They never knew about my high school crushes, my dates at Applebee’s, or my first couple of girlfriends. I hid all this because I knew my parents wouldn’t approve. They had an arranged marriage. In India, where they grew up, choosing your life partner was uncommon.

Right after graduating college, I finally mustered the courage to introduce my mother to my longtime girlfriend, Michelle, hoping that after four decades in the United States, my mother might be ready for the idea that (a) I had chosen my own girlfriend and (b) my girlfriend might be white.

This is America, after all: You are exposed to choices. You can say what you want, read what you want and eat what you want. (Actor and comedian Aasif Mandvi writes in his book “No Land’s Man” that his father brought his family to the United States becauseof brunch.)

From L to R: Adeel Akhtar “Naveed,” Anupam Kher as “Azmat” and Kumail Nanjiani as “Kumail” in The Big Sick. Photo by Nicole Rivelli.

(WORK REQUEST 1): Decide whether each statement agrees with the arranged-marriage passage: (a) the writer's parents had an arranged marriage; (b) the writer introduced Michelle to both parents right after graduating college; (c) in India, choosing your life partner was common. Answer yes or no for each and quote the deciding words.
(WORK REQUEST 2): Extend the arranged-marriage passage by a few paragraphs, starting after its last line.
The listing has no connection to the arranged-marriage passage.

(EXTRACTED MATERIAL):
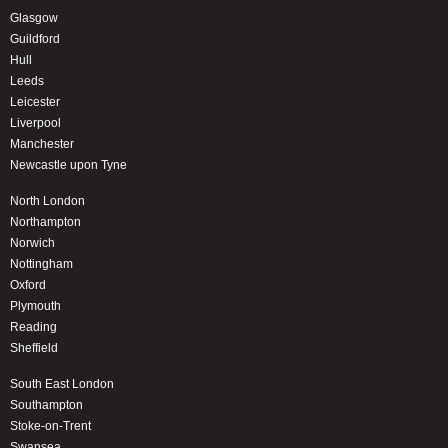
Glasgow
Guildford
Hull
Leeds
Leicester
Liverpool
Manchester
Newcastle upon Tyne
North London
Northampton
Norwich
Nottingham
Oxford
Plymouth
Reading
Sheffield
South East London
Southampton
Stoke-on-Trent
Swansea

(TASK RESPONSE 1):
(a) Yes: "They had an arranged marriage."
(b) No: "I finally mustered the courage to introduce my mother to my longtime girlfriend, Michelle"
(c) No: "choosing your life partner was uncommon."

(TASK RESPONSE 2):
I was optimistic about how the dinner at my mother’s apartment would go, and it started off well. Michelle brought flowers. But my hope was misplaced.

The dinner was mostly me being a nervous chatterbox, trying in vain to spark conversation between two people with little in common. My mother didn’t talk much, if at all. She grew up in a different culture and a different generation. She was too polite to say it, but I know she wanted my partner to be Indian, like us. She wanted someone who understood her world. That wasn’t Michelle, or Sharon, or anyone else I had chosen.

Crossing the cultural divide can be lonely, particularly when you’re growing up in a mostly white town. Especially when few television shows and films tell stories of people who look like you.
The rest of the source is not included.